→ Erwartete Leistung: Setzen Sie den unten stehenden Auszug über die makedonische Phalanx im Anschluss an seinen letzten Satz fort.

→ Ausgewählter Auszug:

Hinweis: dieser Artikel wurde ursprünglich für das spanische Geschichtsmagazin Desperata Ferro verfasst. Er wurde in Ausgabe #8 im Dezember 2011 veröffentlicht.
Als Alexander der Große starb, hinterließ er ein Reich, das von der makedonischen Armee erschaffen wurde. Das Rückgrat seines Heeres war die makedonische Phalanx, eine verbesserte Version der klassischen Griechischen Phalanx, mit längeren Lanzen in einer engeren formation. Die Männer, die in den Phalanx-Regimenten dienten, nannte man Phalangiten oder Pezhetairoi (griechisch: Gefährten zu Fuß), und ihre Ausrüstung war auf ihre neue Art zu Kämpfen zugeschnitten.

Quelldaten

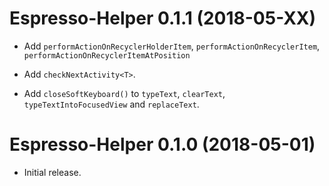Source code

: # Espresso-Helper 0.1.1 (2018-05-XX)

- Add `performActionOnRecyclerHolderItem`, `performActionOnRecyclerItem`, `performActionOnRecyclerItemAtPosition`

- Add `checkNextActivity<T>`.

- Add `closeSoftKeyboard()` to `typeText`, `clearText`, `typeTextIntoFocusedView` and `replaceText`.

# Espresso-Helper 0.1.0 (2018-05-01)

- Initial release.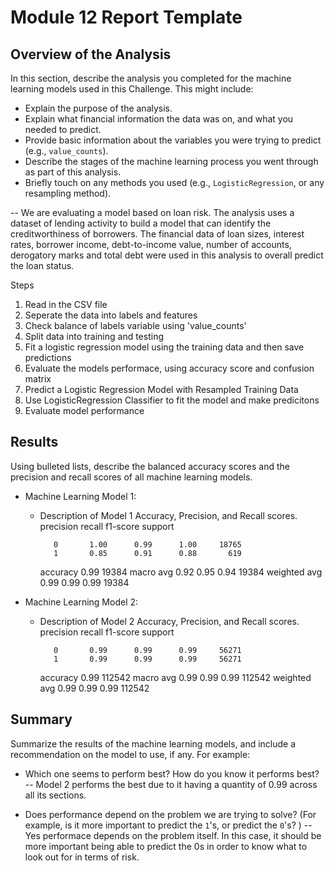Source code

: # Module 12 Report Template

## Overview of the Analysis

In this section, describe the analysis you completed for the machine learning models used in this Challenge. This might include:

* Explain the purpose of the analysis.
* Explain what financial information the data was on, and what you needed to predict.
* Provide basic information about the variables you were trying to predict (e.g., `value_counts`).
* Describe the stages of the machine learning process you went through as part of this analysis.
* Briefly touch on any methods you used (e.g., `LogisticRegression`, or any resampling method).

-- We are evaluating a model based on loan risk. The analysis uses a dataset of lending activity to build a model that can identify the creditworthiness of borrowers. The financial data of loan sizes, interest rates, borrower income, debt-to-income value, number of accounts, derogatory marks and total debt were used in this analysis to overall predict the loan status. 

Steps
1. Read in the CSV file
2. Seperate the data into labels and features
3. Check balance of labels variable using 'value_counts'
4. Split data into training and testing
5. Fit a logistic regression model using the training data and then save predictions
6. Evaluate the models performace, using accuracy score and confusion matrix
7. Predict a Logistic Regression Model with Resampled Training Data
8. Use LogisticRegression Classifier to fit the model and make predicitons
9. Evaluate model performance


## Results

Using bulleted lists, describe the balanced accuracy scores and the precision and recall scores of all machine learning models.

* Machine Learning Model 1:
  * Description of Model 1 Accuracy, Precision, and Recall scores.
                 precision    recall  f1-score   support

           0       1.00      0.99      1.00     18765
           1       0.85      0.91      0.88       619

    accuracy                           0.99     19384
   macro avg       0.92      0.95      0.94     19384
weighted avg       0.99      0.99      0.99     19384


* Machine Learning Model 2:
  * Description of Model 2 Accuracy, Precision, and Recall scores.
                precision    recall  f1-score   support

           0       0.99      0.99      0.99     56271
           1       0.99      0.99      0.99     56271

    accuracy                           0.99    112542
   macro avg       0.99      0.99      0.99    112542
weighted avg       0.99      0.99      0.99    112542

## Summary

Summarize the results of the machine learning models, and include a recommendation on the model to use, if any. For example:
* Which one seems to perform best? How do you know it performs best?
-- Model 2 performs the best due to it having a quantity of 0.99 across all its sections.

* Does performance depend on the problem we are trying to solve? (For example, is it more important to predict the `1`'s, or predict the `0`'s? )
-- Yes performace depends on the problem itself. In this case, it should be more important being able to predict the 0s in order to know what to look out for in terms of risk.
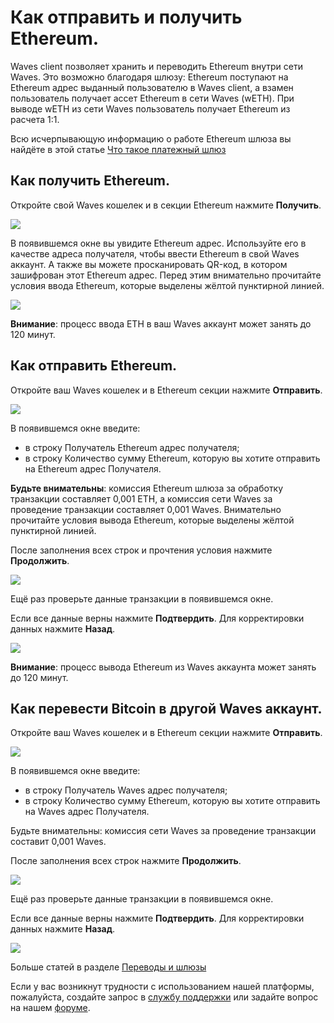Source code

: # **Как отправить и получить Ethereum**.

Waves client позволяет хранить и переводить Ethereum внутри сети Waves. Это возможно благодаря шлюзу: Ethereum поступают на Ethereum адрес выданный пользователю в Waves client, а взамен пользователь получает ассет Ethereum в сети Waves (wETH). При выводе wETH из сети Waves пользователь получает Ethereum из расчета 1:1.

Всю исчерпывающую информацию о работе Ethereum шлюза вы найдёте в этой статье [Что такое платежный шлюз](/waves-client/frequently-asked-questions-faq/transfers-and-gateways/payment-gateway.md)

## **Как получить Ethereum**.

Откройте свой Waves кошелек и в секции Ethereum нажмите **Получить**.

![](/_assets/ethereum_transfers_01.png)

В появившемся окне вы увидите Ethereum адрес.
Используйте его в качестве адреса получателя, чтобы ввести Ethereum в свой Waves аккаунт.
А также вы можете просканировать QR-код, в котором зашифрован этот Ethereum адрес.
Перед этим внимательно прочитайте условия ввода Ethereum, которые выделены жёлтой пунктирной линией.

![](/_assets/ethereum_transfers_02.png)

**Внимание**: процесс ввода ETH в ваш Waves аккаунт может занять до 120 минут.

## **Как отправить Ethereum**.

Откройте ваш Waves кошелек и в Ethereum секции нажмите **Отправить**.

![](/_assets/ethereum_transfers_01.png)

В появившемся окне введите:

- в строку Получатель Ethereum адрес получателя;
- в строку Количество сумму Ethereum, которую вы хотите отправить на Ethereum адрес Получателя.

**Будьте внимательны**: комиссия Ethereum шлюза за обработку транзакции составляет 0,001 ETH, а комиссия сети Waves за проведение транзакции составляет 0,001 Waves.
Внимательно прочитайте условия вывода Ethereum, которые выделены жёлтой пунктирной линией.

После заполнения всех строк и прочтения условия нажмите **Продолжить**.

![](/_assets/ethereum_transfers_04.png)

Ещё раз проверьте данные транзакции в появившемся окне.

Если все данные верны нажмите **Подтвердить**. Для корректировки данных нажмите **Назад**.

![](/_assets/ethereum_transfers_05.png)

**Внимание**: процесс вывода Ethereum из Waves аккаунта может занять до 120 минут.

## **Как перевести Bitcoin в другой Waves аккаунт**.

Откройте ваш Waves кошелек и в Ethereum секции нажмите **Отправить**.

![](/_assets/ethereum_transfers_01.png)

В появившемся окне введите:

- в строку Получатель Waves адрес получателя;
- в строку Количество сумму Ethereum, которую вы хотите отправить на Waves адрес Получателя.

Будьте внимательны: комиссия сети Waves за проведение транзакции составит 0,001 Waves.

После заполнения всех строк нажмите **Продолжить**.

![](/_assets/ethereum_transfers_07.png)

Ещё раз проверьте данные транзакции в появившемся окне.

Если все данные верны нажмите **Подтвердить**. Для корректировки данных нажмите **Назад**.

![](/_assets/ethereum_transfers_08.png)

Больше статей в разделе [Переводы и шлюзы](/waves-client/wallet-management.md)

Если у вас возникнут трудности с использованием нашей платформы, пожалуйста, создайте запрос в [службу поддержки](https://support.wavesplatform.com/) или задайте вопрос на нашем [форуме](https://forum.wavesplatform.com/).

→ Ergebnis der Aufgabe:
Der Erfinder der makedonischen Phalanx, König Philipp II, verbesserte die klassische Hoplitenphalanx, indem er seine Soldaten mit deutlich längeren Lanzen ausrüstete, und sie in einer engeren Formation aufstellte, wodurch 16 Reihen am Kampf teilnehmen konnten. Eine Phalanx bestand aus 64 Syntagma. Jede Syntagma bestand wiederum aus 256 Soldaten. Die klassische Phalanx hatte üblicherweise acht Reihen auf 100 Soldaten.
Als Nebeneffekt mussten die Phalangiten kleinere Schilde tragen, die ihnen erst erlaubten enger zusammen zu stehen und die Sarissa zu führen. Allerdings wurde der verringerte Schutz durch die Schilde durch die erhöhte Reichweite und Schlagkraft der Phalanx mehr als ausgeglichen.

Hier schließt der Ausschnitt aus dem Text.